The engine is now ready for its first run. I always have an assistant observe while I run the engine for this first time. If anything appears abnormal or leaks are observed, I get a signal to quickly shut down the engine. If everything is doing OK, I run the engine for about 5 minutes or less and check the magneto drop, the charging system and the general operation of the aircraft engine.
If all goes well for the test run, it’s time to cowl the engine and do one more short test run to a higher power. This is to double check operation, followed by one more inspection for leaks. A test flight is now in order. For me, I like to spend about 15 minutes in the pattern at high power and then land to carefully inspect the engine. Commonly, oil leaks don’t show up until the aircraft is flown. If all is well, it’s time to go put a couple hours of flight time on the engine. Power settings should be as high as possible without overheating the engine. This gives the best opportunity for the engine to be properly broken in. During the flight, I make occasional small power changes either by manifold pressure or RPM to avoid continuous operation at one power setting. I am not certain why engine builders recommend this, but I have always had good luck with my procedures, so I will keep doing it. Touch and goes should be avoided for the first 3 to 5 hours during this initial break in. Once the engine has 5 hours on it, you can operate it the way you normally run the airplane. Although there are differing opinions, most still seem to agree that mineral oil should be run for the first 25-30 hours. After this time, your regular flavor can be put back in, assuming oil consumption is not excessive.

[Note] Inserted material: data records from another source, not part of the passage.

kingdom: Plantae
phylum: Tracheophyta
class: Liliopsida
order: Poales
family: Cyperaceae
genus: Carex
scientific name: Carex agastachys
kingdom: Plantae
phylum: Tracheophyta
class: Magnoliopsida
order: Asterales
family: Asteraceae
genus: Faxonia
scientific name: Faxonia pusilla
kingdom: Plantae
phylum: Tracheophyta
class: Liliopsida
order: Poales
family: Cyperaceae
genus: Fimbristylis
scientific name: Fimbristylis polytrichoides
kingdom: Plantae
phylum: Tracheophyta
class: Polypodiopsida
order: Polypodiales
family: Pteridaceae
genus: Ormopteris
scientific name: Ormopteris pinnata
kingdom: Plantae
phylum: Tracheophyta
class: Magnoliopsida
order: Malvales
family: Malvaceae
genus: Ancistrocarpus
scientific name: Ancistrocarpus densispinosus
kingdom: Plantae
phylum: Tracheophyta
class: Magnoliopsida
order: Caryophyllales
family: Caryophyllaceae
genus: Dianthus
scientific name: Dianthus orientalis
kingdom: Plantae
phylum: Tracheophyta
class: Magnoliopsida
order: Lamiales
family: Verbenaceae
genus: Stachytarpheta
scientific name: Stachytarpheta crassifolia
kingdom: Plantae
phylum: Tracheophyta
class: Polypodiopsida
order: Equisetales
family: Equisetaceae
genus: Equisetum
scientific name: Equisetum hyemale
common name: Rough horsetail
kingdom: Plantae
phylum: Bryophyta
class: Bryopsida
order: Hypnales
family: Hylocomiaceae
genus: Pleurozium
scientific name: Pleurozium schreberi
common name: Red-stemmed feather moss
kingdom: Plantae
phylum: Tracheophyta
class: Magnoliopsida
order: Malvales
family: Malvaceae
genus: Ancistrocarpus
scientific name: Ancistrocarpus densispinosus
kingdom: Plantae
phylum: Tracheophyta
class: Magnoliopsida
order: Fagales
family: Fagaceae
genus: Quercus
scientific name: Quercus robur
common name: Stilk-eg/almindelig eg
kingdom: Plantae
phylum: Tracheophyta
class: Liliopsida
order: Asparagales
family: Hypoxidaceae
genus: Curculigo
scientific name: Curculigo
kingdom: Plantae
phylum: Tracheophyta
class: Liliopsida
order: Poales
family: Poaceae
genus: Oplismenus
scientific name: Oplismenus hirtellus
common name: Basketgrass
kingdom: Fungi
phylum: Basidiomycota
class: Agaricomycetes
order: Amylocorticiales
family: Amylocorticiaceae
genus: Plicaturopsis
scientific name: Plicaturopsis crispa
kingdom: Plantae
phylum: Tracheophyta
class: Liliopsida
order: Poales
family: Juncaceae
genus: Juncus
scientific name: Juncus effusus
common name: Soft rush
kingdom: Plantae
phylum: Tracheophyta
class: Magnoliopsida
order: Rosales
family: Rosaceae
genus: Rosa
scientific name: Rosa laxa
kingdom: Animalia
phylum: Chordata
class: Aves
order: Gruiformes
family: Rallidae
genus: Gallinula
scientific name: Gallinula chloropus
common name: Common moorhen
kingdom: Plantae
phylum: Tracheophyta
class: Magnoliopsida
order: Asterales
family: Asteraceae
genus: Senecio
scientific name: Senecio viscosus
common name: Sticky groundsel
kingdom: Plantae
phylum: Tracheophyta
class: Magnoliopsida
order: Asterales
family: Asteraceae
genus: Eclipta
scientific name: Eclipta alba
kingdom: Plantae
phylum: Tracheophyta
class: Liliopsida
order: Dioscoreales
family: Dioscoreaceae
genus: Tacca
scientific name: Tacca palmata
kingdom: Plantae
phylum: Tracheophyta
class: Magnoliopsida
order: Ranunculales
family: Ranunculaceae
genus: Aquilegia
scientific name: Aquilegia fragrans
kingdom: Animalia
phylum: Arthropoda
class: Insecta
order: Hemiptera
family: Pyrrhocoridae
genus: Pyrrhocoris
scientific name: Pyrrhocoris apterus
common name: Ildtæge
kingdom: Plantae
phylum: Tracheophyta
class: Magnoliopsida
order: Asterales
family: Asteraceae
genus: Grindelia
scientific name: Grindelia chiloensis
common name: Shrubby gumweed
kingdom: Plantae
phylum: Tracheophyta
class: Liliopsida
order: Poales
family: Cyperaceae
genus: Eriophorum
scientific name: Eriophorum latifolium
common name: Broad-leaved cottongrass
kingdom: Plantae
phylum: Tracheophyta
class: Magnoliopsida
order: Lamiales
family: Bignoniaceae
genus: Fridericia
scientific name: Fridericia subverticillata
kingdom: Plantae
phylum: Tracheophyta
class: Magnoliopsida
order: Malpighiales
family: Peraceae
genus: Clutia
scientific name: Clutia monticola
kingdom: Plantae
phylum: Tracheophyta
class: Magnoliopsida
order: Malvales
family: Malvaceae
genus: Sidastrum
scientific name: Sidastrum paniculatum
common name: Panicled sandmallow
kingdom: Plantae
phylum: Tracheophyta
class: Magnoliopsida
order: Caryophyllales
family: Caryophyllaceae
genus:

Rebuilding the engine on your aircraft is no small task and the cost associated can be staggering. With proper care and upkeep, the investment will be one that lasts for a long time and will provide safe and reliable power for your aircraft.
I really enjoyed that Jim. Very well written. Even I could understand it all!
Thanks Paul, Nice to hear from you…
Very interesting article, Jim. Right in your opening paragraph, the comment about common belief is that engines are worse off if they aren’t run, is very familiar to me. Project cars that sit too long tend to need more extensive and expensive engine work. In the Ducati motorcycle world, it is well known that if shopping used, you are MUCH better off to buy a bike that has been ridden regularly and has a complete service history, than to buy one that sat for months on end. You don’t want an abused track toy (the motorcycle equivalent to the wear and tear of a flight school), but you do want a bike that the owner actually got out and rode regularly. If they sit too long, all the rubber hoses dry out, the timing belts crack, seals leak, corrosion sets in… a number of the same problems you see on disused aircraft engines (with the exception of timing belts, obviously).
Anyway, really just wanted to say thanks for the good read. Fly safe!
A very interesting article, I love the whole article and all the in-depth explanation of parts.
I have a question that I would ask you. Can I have your email?
Thank you.
I love the whole article and all the in depth explanation of parts. I still don’t understand why the engine heater could cause problem if left on all the time. Clearly the relative humidity of the air surrounding the heated parts would be significantly lower then ambient and also non condensing. I’m curious about the reasoning for why a heater left on could cause more rather than less corrosion.
What an enjoyable content with such clear images! Thank you for crafting this. 🙂
I HAVE A CONTINENTAL IO520BB10B, SN580067 WITH 2150 HOURS THAT COULD USE AN OVERHAUL. WHAT DOES IT COST AND WHAT KIND OF TIME CAN I EXPECT?
I need a crank, cam, gears, and case of a run-out G0300 inspected.
I have a customer who wants those assemblies.